July 26, 2014 § Leave a comment
Owner and director Josef Glimer was recently featured on CBS news, where he discussed the turmoil surrounding his impending trip to Israel. We’re happy to report that flights to the area resumed soon after, and Josef has joined his wife Barbara in Jerusalem. Wishing the Glimers safe travels for the remainder of their trip! We look forward to sharing new artworks by our talented Israeli artists upon their return.
July 18, 2014 § Leave a comment
This painting, currently on display at Josef Glimer Gallery, is originally from the collection of Louis Legrand’s loyal friend and publisher Gustave Pellet.
An important predecessor of Henri Toulouse-Lautrec, Legrand has largely fallen into public obscurity. Like Lautrec, Legrand lived in Montmartre and developed an interest in Parisian fashion, women and nightlife—popular motifs in art during the colorful Belle Époque, the period of peace and prosperity in France and Belgium just before World War I. But Legrand maintained a bourgeois lifestyle that contrasted with Lautrec’s trademark immersion in the subversive pleasures of Paris. This fact, along with Lautrec’s early death, may have allowed Legrand to be overshadowed by his romanticized peer in the art historical canon.

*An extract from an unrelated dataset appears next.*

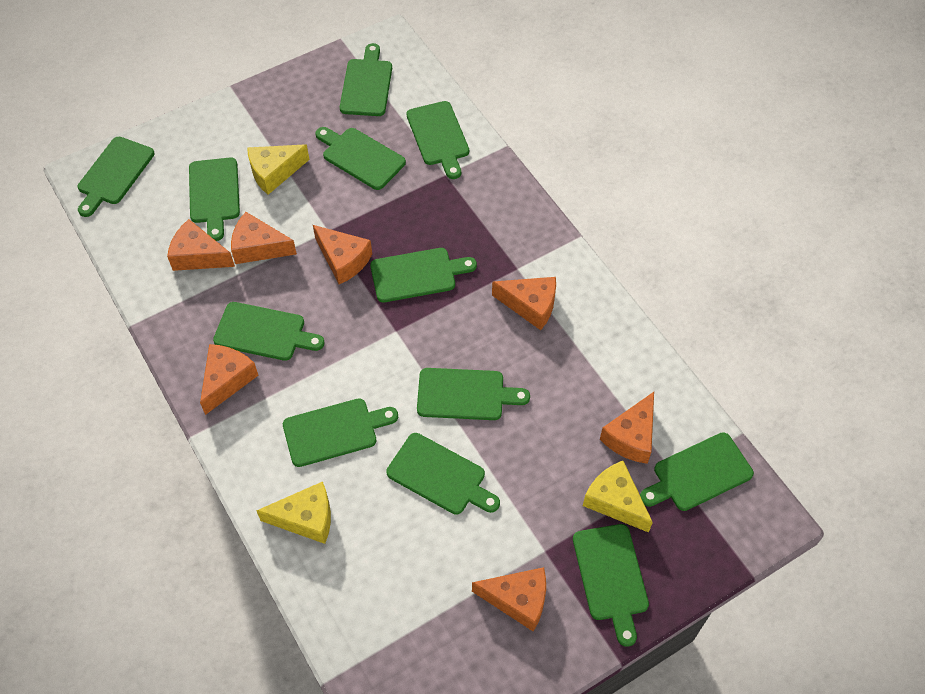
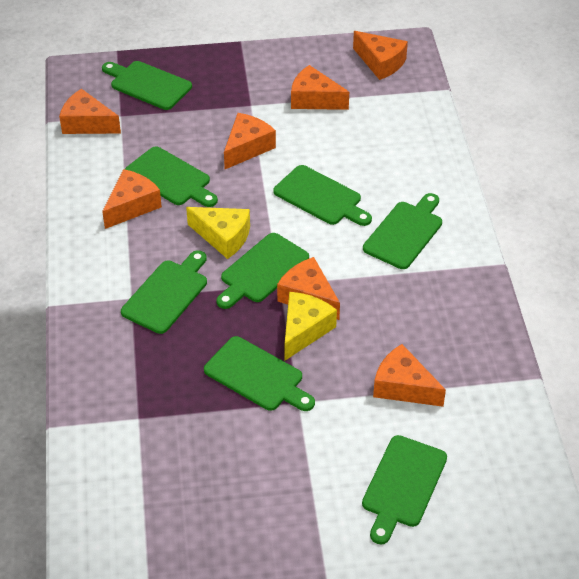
green cutting board: [78,137,154,217] [189,157,240,241] [213,302,325,361] [283,398,398,467] [315,127,406,190] [340,43,392,116] [370,248,477,302] [386,433,500,515] [406,101,469,179] [417,368,530,420] [573,524,649,647] [640,432,754,511] = 12 -> [102,61,192,110] [121,250,207,334] [125,146,218,207] [204,336,315,411] [216,233,309,309] [273,165,372,226] [362,435,447,544] [363,193,442,269] = 8
yellow cheese: [247,144,309,195] [256,481,331,544] [583,461,653,533] = 3 -> [186,207,250,259] [285,292,337,360] = 2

Legrand is best known for his aquatints and etchings published in limited edition books, a medium that flourished during the Belle Époque and fell out of popularity after the Great Depression. Born in Dijon in 1863, Legrand was employed as a bank clerk until he was twenty, studying at the Dijon Ecole des Beaux-Arts in his spare time. In 1884 he studied under master Belgian printmaker Félicien Rops.
Early in his career, Legrand worked as a satirical cartoonist for the Courrier Français. His drawings varied from peasant life to political commentary and often explored the exploitation of women. He received negative attention for a cartoon symbolizing the dark side of prostitution, and he was tried for obscenity over a satirical piece featuring naturalist writer Emile Zola meticulously examining a woman’s thigh.
The artist provided illustrations for can-can themed articles in Gil Blas magazine, and his two albums Les Petit Ballet (The Little Ones of the Ballet) and La Petite Classe explored the evolution of young dancers from their first lessons and rigorous training to their interactions with stage-door johnnies.
Legrand seldom focused on performances, typically more interested in behind-the-scenes efforts and backstage dynamics. Intermission at the Folies may be set backstage at the Folies Bergère, a cabaret nightclub in its height of fame at the time, or it may depict a prostitute preparing for her next client. Either way, like many Belle Époque images, the male gaze is prevalent—the subject’s grimace and bright red hair suggest unbridled sensuality.